Kairala was born in Manaus, the son of José Kairala Sfair and Carolina Moussuly Kairala, who were of Lebanese background. After working as a merchant, he became a member of the PSD and was elected in 1962 as a substitute senator as part of Guiomard's ticket. He assumed the position in 1963 after Guiomard began to experience health issues.

He was attending his last session as senator on 4 December 1963 with his family. Melo, who was the father of future president Fernando Collor de Mello, was present at the chamber to refute accusations made by his political rival Péricles. The two came from politically prominent families in the state of Alagoas, and thus grew to resent each other. Both began carrying firearms as these tensions between the two rivals escalated. Péricles then entered the plenary and began to interrupt Melo and shout verbal transgressions at him. After beginning to move towards Melo, Melo drew his gun and shot at Péricles. Péricles drew his gun as well, but his arm was pushed down by colleague João Agripino. These shots unintentionally hit Kairala, who was sitting in the first row and who had attempted to break up the fight, in the abdomen. He was rushed to a hospital in Brasília, but died shortly after the incident. The president of the chamber, Auro de Moura Andrade, called off the session for the time being due to the incident.
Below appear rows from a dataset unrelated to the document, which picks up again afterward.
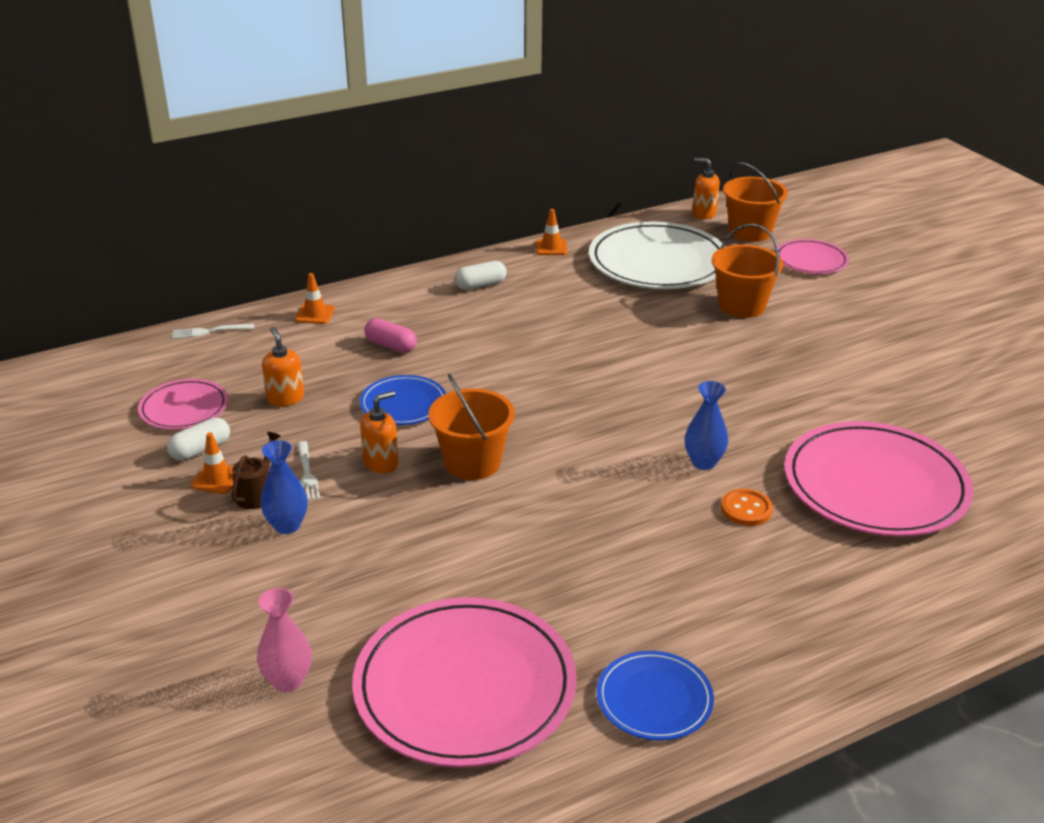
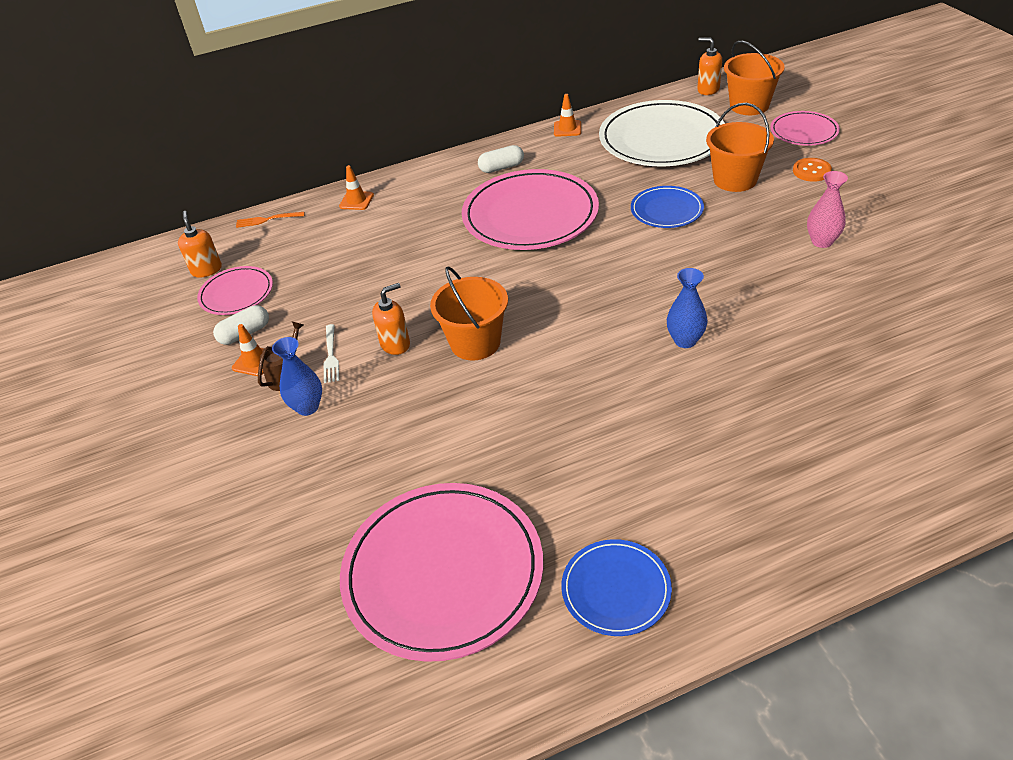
camera: 10 degrees right, 10 degrees up
(210, 331) = (267, 220): white fork -> orange fork
(285, 398) = (321, 282): orange soap dispenser -> orange soap dispenser (206, 270)
(288, 681) = (288, 563): pink vase -> pink vase (822, 241)
(391, 346) = (417, 229): pink capsule -> none
(403, 404) = (421, 286): blue plate -> blue plate (666, 210)
(746, 509) = (721, 388): orange button -> orange button (811, 171)
(875, 485) = (847, 362): pink plate -> pink plate (530, 215)

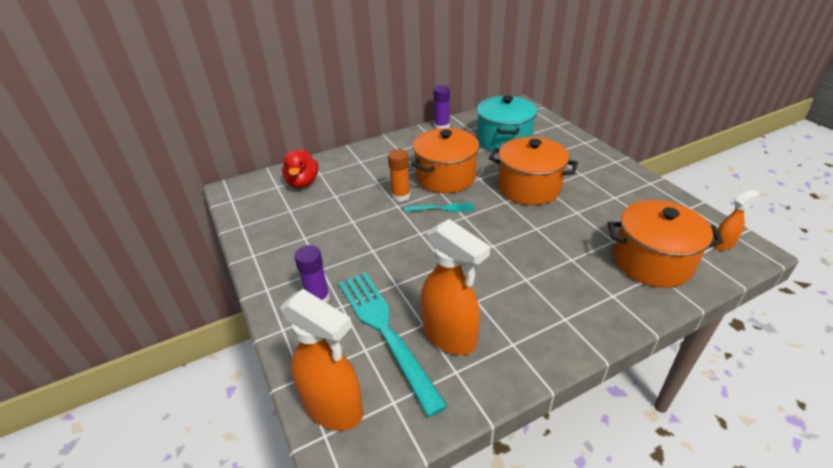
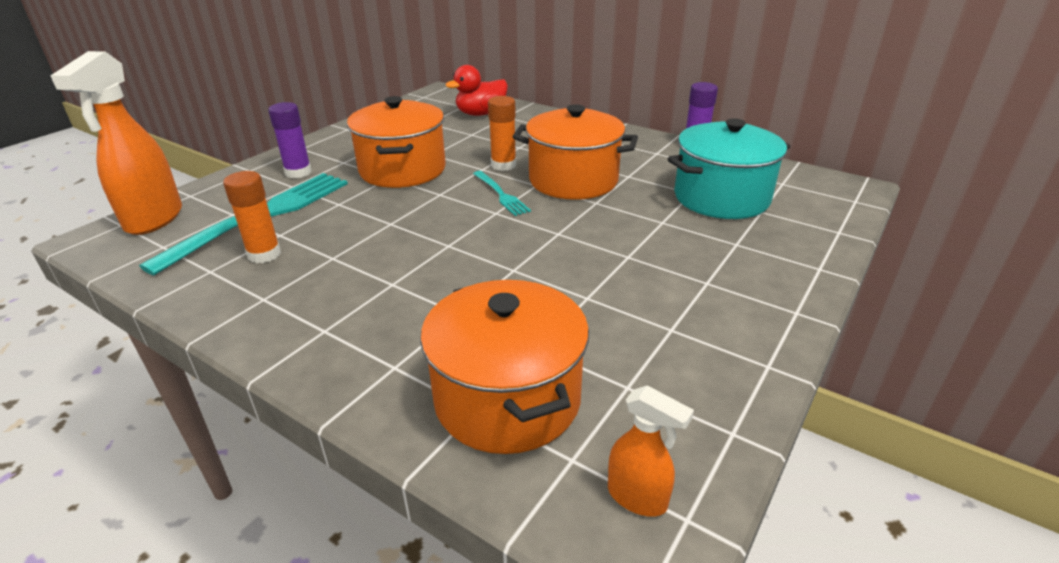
camera: 60 degrees right, 5 degrees down
(450, 336) = (264, 254): orange spray bottle -> orange glue stick
(529, 187) = (612, 243): orange pot -> orange pot (402, 170)

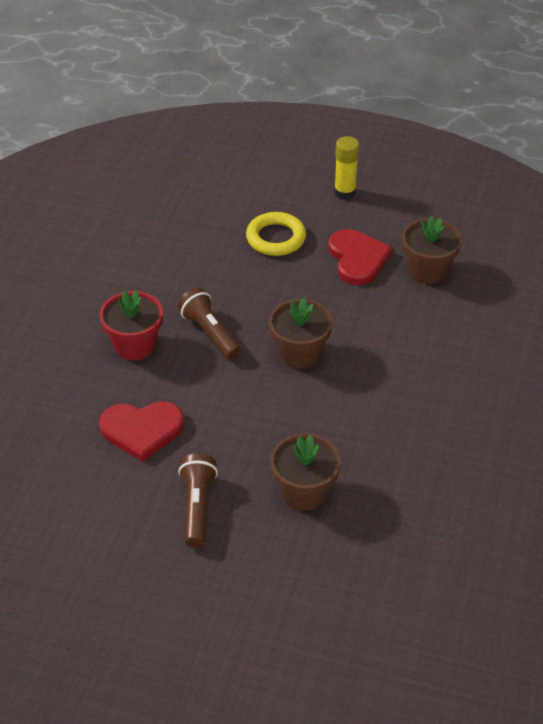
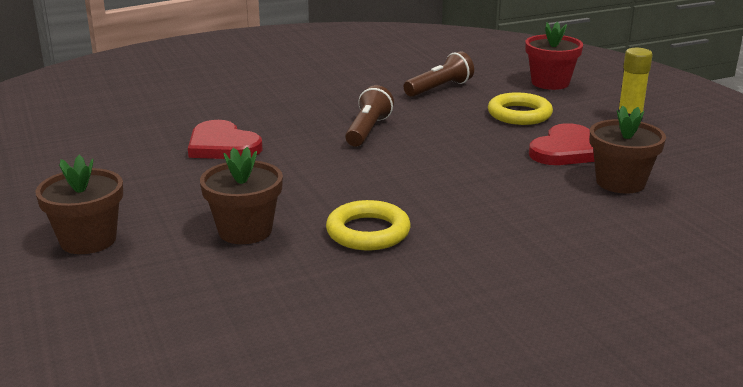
camera: 50 degrees right, 20 degrees down
(134, 345) = (308, 112): red flower pot -> red flower pot (550, 83)
(197, 507) = (165, 194): brown flashlight -> brown flashlight (439, 88)
(299, 353) = (408, 169): brown flower pot -> brown flower pot (88, 240)
(370, 431) = (368, 232): none -> yellow ring

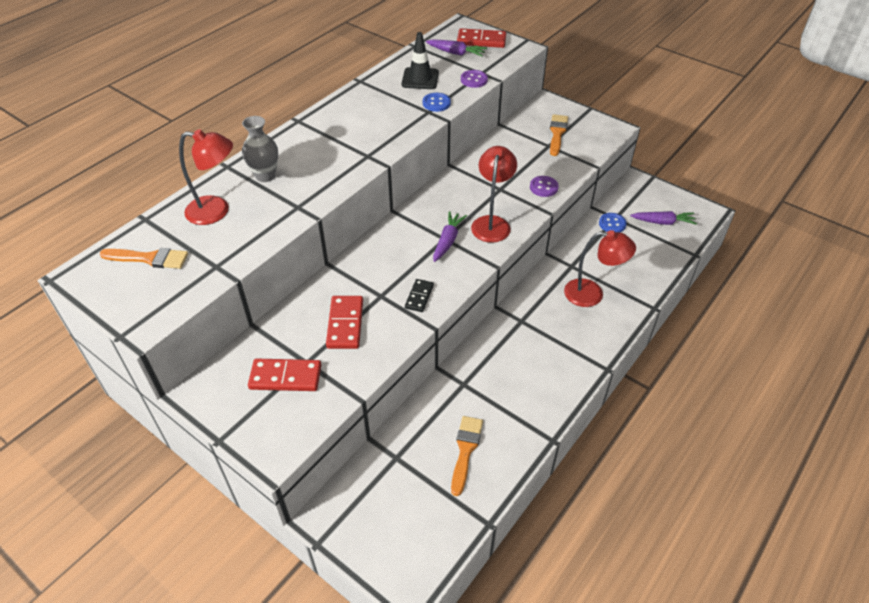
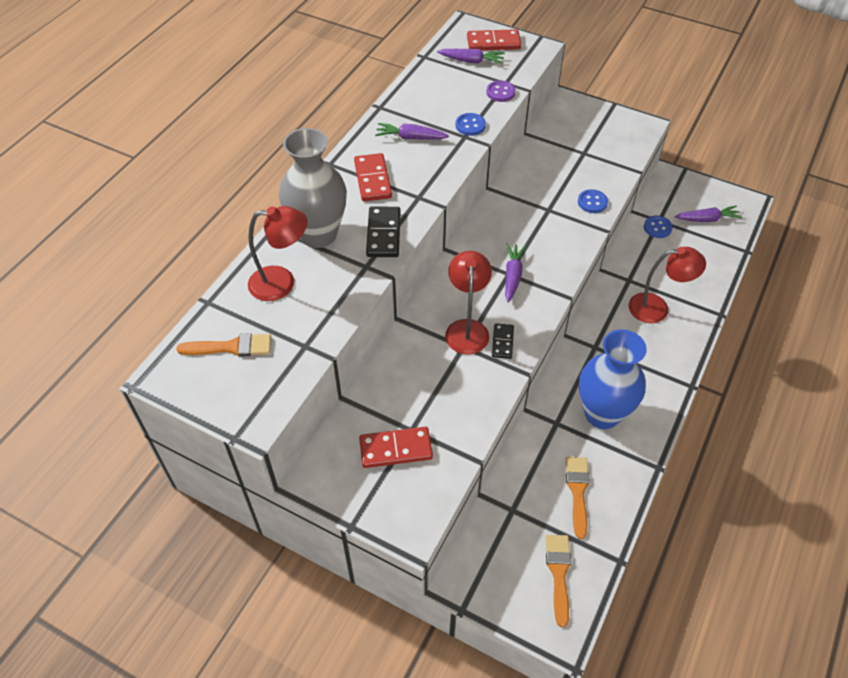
camera: 10 degrees left, 5 degrees up
(265, 176) = (318, 234): grey vase -> grey vase, size x1.73
(324, 182) = (383, 234): none -> black domino
(345, 324) = (437, 383): red domino -> red domino (372, 179)
(378, 107) = (411, 138): none -> purple carrot
(420, 79) = (443, 97): black traffic cone -> none
(492, 223) = (551, 250): red lamp -> red lamp (467, 328)
(511, 382) = (602, 414): none -> blue vase
(543, 187) = (592, 202): purple button -> blue button
(557, 133) = (589, 137): orange brush -> orange brush (559, 574)

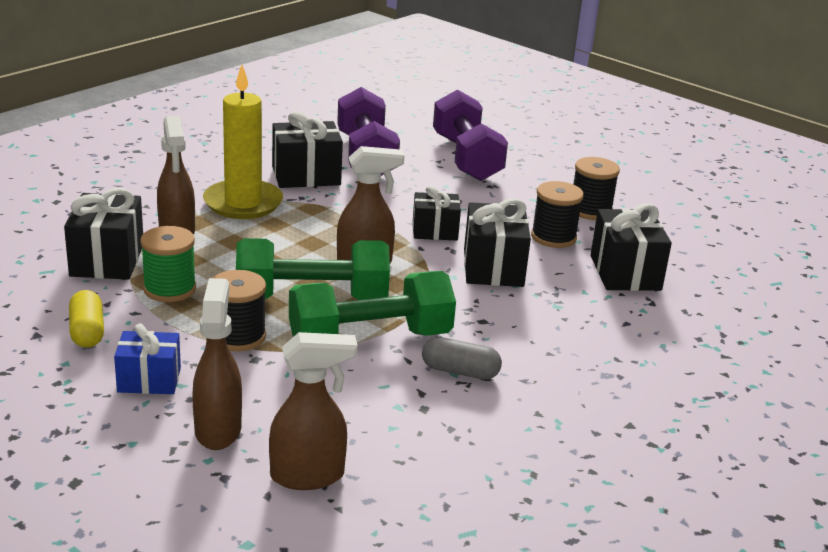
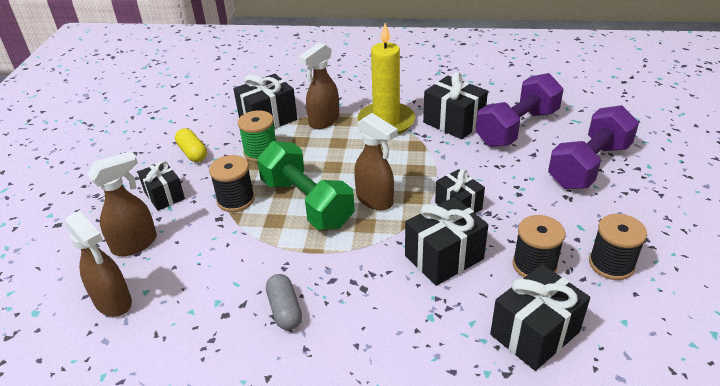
camera: 60 degrees right, 10 degrees up
(87, 332) = (192, 153): yellow capsule -> yellow capsule turned 75 degrees counterclockwise
(149, 380) = (164, 196): blue gift -> black gift
(370, 339) = (284, 249): green dumbbell -> none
Though both the senators were arrested in flagrante delicto and had multiple witnesses on the chamber floor, they spent very little time in prison and were eventually acquitted by a jury in Brasília. Melo in fact was able to serve out the rest of his term in Senate without much penalty. The jury considered the two as having acted in legitimate self-defense, ruling Kairala's death an accident.

After his death, his family returned to Acre and moved afterwards to Minas Gerais. His widow, Creusa da Silva, and their family eventually to the Federal District in 1977, with her working as a laundrywoman and nanny. She attempted to force Melo to pay for their son's school expenses, but without success.